== INPUT DATA ==
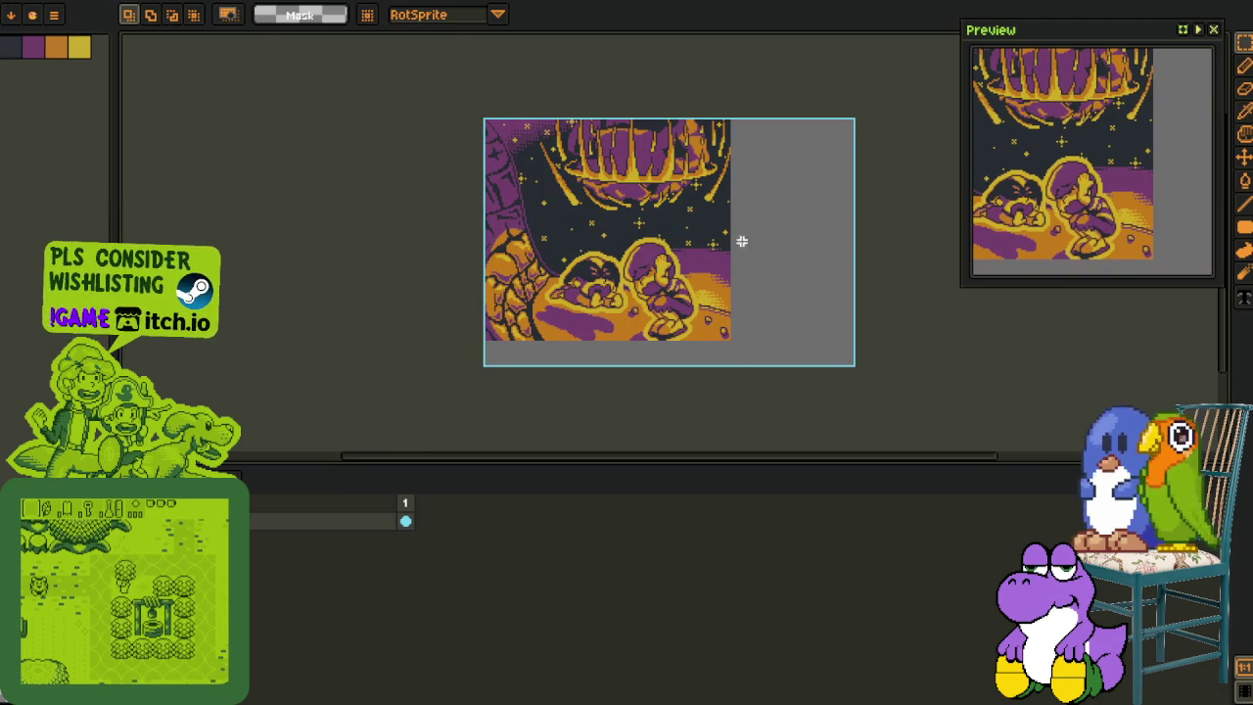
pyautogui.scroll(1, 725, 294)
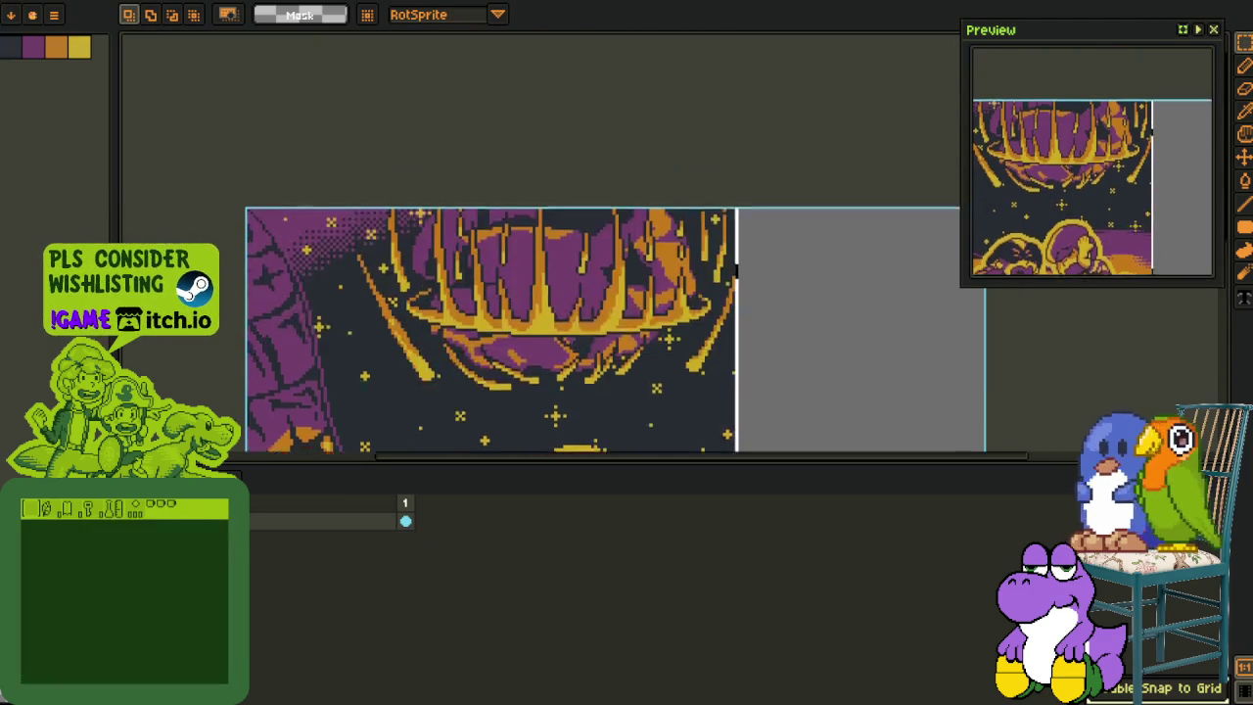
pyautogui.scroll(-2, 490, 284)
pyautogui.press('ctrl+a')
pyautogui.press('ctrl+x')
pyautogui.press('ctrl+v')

== PROMPT ==
Repeat the material verbatim but without any of its pictures.

== EXERCISE OUTPUT ==
pyautogui.scroll(1, 725, 294)
pyautogui.scroll(-2, 490, 284)
pyautogui.press('ctrl+a')
pyautogui.press('ctrl+x')
pyautogui.press('ctrl+v')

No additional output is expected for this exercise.